Assignment a: Rewrite the lines of the records that run from the one containing "topic or forum" through the one containing "the bottom of page, upon entering the forum.", inclusive, changing "Topic tools" to "Thread tools" and leaving everything else as it is.

━━━━━━━━━━━━━━━━━━━━

The Ranchita Rocks Music Festival was a three-day annual music festival held at the Golightly Farms Ranch in Ranchita, California. The 2008 event had six stages, featuring classic and contemporary rock performances. as well as comedy acts, camping, crafts vendors, a kids' zone, healing arts, food, beer & wine, drum circles, and a fire breathing fire truck with aerial performers.

History
The three-day music festival, which debuted in 2007 as a fund-raising concert for community and environmental groups opposed to San Diego Gas & Electric's proposed Sunrise Powerlink electrical transmission line, returned 2008 with several national headlining acts and an emphasis on solar, biodiesel and wind energy to power the event.

In 2008, the music festival was planned to benefit the Protect Our Communities Fund (POC). POC was working together with Ranchita Rocks Festival to host an all green music and camping festival in the San Diego backcountry. The mission is to fight the proposed high power line route scheduled to run from safe, clean, renewable energy projects in Imperial Valley through Anza Borrego State Park, the largest State Park in the Nation. The festival is raising funds to fight this power line as well as highlight and educate on alternative energy choices.

━━━━━━━━━━━━━━━━━━━━

Assignment b: Continue the passage about the Ranchita Rocks Music Festival from the point where it ends.

Supplied records:

━━━━━━━━━━━━━━━━━━━━

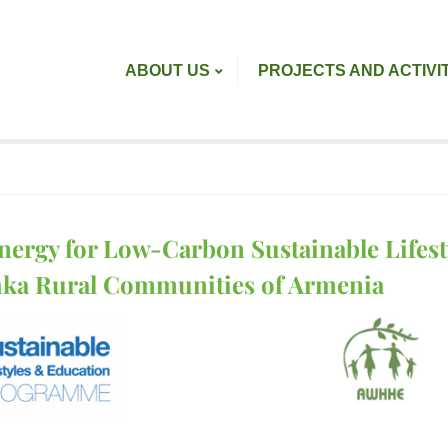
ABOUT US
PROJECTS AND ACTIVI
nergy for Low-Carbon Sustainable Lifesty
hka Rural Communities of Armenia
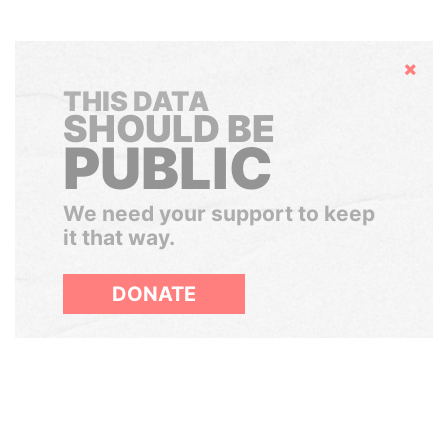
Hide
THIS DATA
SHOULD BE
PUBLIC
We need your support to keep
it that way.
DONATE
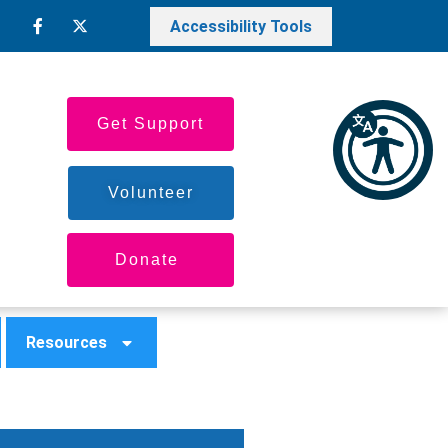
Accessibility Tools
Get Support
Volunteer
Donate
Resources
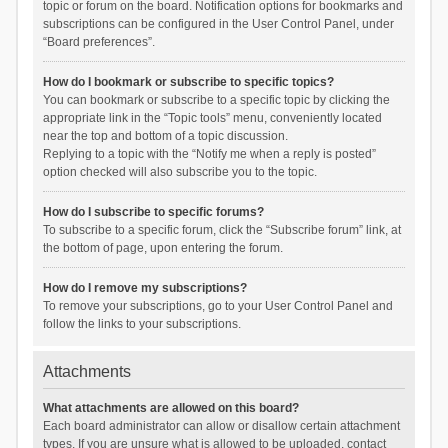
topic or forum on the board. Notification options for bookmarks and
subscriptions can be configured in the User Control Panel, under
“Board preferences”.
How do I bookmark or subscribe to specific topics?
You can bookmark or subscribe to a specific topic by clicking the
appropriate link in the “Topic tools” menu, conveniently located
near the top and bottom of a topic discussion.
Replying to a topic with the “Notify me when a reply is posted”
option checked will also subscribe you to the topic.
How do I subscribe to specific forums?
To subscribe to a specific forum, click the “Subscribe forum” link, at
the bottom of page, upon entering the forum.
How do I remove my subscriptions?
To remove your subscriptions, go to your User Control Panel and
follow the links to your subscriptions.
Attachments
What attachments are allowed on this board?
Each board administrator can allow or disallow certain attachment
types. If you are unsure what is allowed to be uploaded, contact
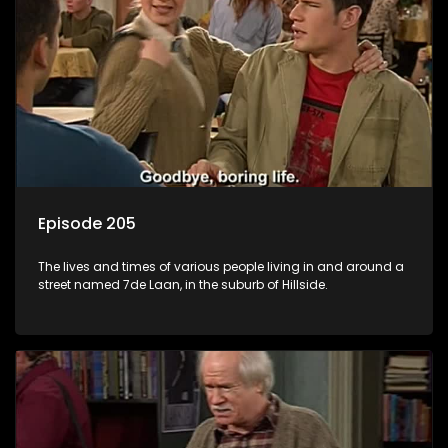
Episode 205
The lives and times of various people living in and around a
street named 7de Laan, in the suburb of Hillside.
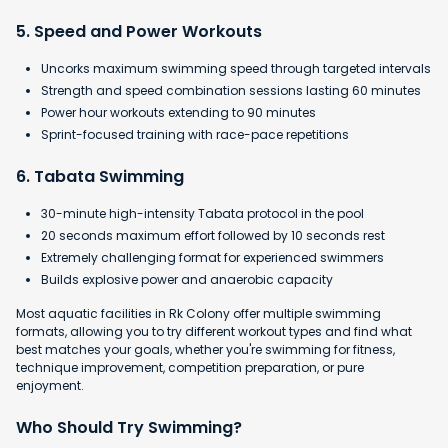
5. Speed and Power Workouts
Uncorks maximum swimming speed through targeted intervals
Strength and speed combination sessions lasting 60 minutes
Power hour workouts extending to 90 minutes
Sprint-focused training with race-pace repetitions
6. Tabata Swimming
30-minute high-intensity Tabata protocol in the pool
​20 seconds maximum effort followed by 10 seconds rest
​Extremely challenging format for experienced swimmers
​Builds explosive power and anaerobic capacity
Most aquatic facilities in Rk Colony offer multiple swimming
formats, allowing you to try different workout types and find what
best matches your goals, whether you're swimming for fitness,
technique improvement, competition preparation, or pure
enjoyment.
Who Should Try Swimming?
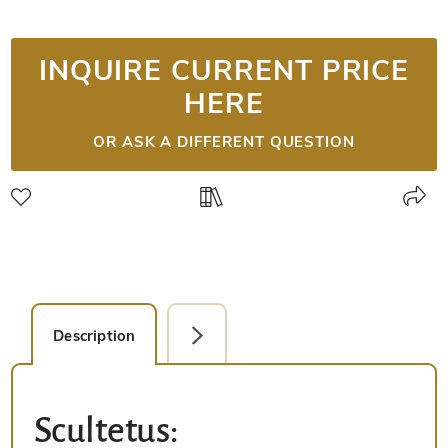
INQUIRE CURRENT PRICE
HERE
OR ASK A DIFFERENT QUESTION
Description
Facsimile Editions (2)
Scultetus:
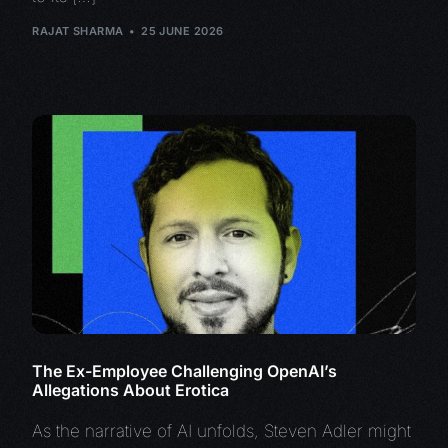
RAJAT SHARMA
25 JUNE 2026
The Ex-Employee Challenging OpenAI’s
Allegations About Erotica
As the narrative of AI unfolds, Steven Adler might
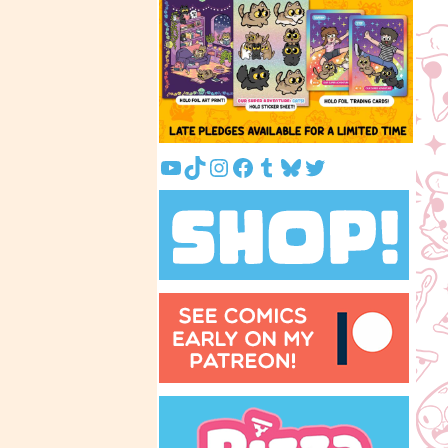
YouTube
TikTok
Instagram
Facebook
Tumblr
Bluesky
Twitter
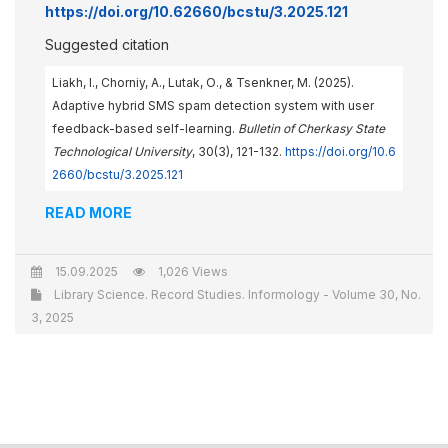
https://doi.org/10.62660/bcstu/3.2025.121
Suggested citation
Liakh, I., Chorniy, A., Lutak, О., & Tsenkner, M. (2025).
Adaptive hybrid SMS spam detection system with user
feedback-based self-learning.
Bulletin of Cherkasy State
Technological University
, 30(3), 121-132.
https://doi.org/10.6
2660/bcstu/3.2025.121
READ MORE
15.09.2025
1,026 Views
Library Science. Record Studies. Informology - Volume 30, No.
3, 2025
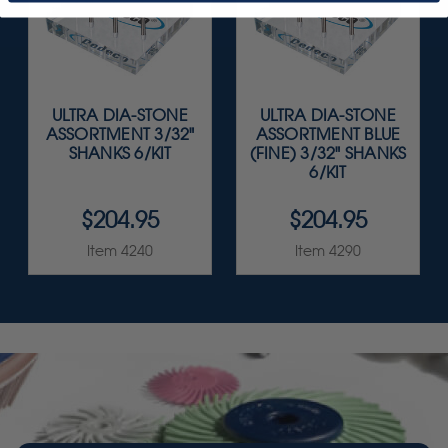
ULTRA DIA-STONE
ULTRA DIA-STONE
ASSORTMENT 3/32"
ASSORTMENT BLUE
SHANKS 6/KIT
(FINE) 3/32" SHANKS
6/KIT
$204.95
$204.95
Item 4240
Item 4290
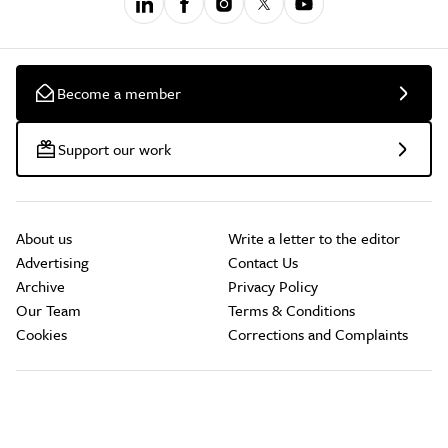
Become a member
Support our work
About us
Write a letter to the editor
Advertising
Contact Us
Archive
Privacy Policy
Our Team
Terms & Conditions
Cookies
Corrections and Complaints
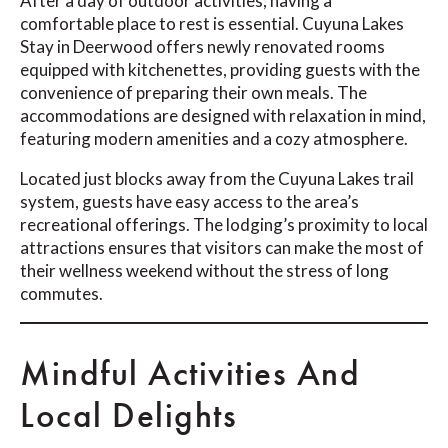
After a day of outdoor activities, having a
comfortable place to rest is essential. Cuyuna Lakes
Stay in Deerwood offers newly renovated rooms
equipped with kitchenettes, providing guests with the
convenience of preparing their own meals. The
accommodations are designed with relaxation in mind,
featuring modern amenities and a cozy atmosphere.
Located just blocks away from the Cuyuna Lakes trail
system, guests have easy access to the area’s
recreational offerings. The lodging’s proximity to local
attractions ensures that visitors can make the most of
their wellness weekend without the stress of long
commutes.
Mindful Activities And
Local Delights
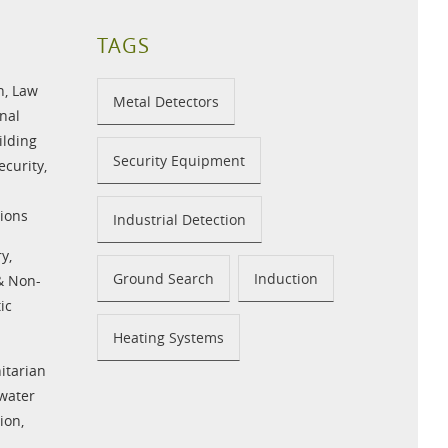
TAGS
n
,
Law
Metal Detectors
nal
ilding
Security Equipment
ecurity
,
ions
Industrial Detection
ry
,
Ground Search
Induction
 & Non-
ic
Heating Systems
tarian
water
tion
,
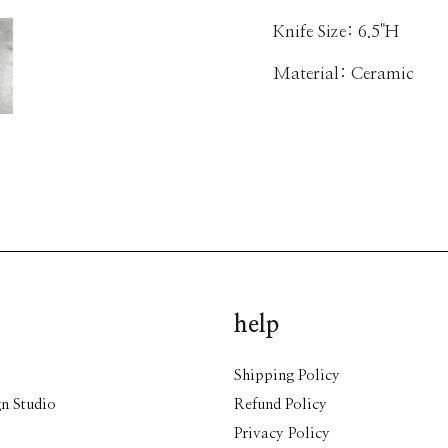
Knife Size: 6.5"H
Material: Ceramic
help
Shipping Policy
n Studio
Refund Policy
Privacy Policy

━━━━━━━━━━━━━━━━━━━━

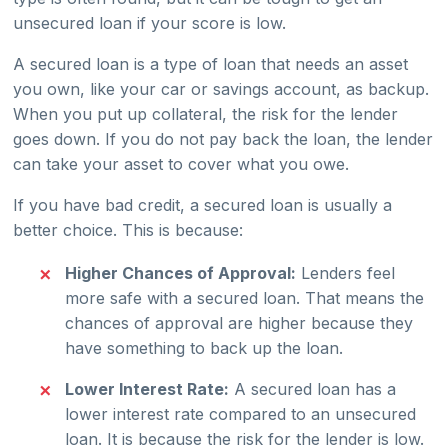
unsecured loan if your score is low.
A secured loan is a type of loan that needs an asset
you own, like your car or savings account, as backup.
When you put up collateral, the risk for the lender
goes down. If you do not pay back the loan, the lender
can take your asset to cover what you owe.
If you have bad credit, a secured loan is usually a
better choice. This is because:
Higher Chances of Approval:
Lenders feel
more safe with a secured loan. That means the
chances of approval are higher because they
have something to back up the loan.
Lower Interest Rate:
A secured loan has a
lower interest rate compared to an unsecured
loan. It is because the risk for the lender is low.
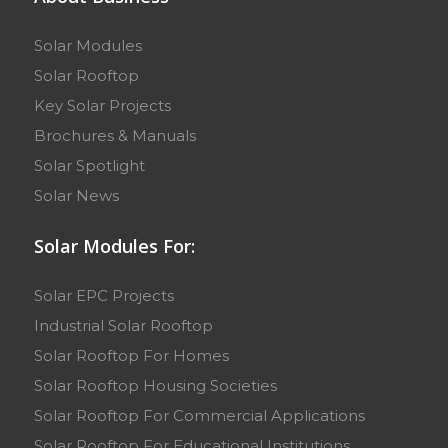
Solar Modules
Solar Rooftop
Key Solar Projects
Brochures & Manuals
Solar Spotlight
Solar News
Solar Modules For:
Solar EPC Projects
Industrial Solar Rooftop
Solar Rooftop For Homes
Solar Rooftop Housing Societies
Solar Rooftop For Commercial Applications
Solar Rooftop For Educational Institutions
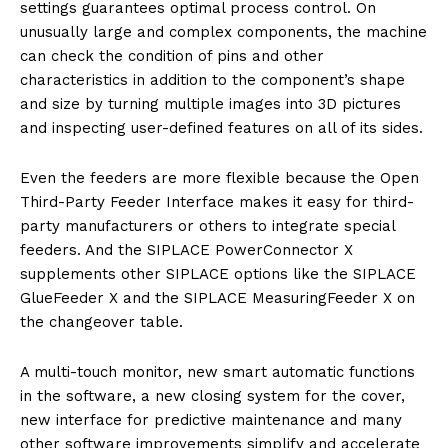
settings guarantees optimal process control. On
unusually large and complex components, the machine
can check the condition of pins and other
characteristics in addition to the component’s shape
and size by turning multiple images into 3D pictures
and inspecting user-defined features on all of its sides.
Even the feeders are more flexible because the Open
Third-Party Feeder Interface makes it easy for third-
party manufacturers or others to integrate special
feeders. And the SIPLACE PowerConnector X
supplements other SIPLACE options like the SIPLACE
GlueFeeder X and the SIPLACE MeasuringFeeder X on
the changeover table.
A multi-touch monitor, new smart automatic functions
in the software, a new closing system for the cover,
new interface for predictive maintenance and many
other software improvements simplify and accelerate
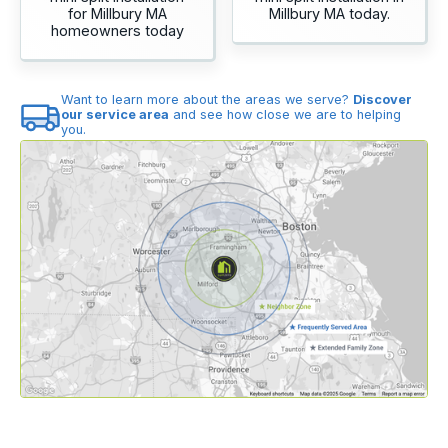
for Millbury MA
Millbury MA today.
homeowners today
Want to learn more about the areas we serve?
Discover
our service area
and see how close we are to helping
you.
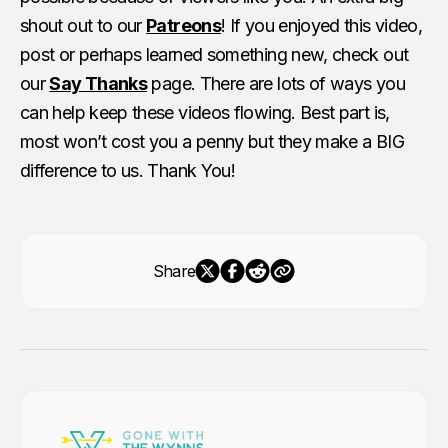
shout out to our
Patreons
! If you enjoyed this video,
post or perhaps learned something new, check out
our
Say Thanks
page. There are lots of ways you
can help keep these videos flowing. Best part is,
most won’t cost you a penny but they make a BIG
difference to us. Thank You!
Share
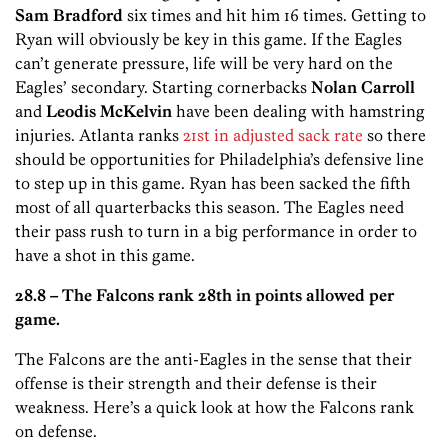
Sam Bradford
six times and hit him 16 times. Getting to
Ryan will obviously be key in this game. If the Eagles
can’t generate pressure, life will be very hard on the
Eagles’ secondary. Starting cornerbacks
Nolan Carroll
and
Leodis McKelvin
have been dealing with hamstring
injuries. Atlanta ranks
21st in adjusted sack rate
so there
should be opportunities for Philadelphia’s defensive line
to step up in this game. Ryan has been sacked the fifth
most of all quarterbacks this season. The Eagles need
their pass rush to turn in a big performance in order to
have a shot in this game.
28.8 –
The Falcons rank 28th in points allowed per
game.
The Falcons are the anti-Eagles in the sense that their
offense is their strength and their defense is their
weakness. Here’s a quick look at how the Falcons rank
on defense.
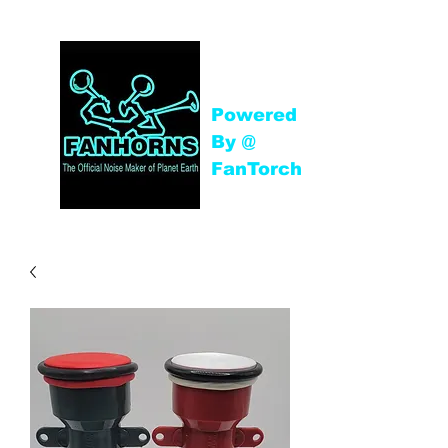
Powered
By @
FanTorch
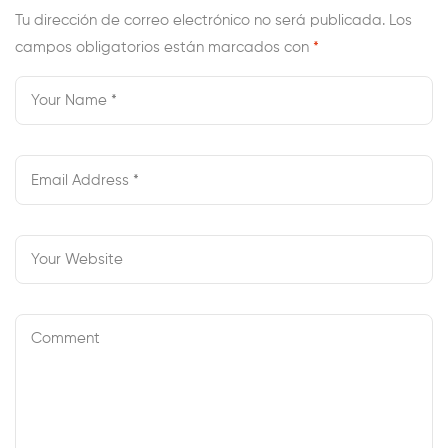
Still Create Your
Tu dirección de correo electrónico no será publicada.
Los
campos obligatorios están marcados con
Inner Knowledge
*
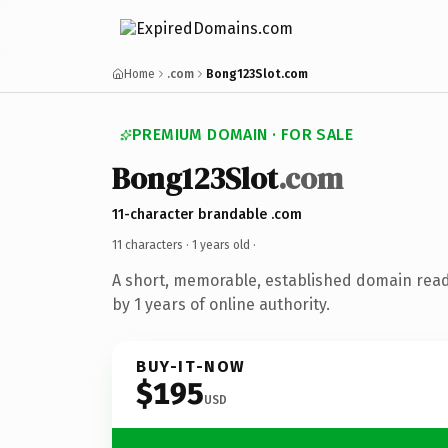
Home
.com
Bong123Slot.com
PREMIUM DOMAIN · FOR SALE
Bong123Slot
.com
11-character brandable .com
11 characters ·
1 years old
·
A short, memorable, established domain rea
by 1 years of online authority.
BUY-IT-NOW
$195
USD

━━━━━━━━━━━━━━━━━━━━

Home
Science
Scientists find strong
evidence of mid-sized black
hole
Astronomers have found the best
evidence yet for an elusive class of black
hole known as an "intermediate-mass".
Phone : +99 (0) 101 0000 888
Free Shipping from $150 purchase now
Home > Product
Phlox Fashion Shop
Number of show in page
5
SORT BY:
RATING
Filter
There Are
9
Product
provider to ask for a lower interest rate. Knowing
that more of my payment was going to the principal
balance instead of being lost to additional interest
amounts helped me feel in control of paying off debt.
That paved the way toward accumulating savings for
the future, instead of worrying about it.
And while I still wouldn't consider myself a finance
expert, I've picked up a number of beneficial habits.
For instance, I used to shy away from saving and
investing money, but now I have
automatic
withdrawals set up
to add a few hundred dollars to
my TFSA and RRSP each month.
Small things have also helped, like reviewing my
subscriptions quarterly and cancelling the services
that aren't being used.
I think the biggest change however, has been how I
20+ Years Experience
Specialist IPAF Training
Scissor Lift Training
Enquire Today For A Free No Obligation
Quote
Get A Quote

━━━━━━━━━━━━━━━━━━━━

Written answer a:
topic or forum on the board. Notification options for bookmarks and
subscriptions can be configured in the User Control Panel, under
“Board preferences”.
How do I bookmark or subscribe to specific topics?
You can bookmark or subscribe to a specific topic by clicking the
appropriate link in the “Thread tools” menu, conveniently located
near the top and bottom of a topic discussion.
Replying to a topic with the “Notify me when a reply is posted”
option checked will also subscribe you to the topic.
How do I subscribe to specific forums?
To subscribe to a specific forum, click the “Subscribe forum” link, at
the bottom of page, upon entering the forum.

Written answer b:
“We strongly believe that energy does not have to be imported over dangerous high voltage transmission lines and that renewable energy should be produced locally, for local consumption,” states Carolyn Morrow who hosts the event on her  ranch.

In 2007 and 2008 fans complained and bands were not paid. No funds were given to the non-profit opposing this renewable energy transmission project. The festival did not achieve its goal, and as of early 2011 the power line was being built between Lake Henshaw & Santa Ysabel.

Lineup of musical performers by year
Headliners for each date listed in bold text.

2008
The 2008 line-up is available on the official Ranchita Rocks website.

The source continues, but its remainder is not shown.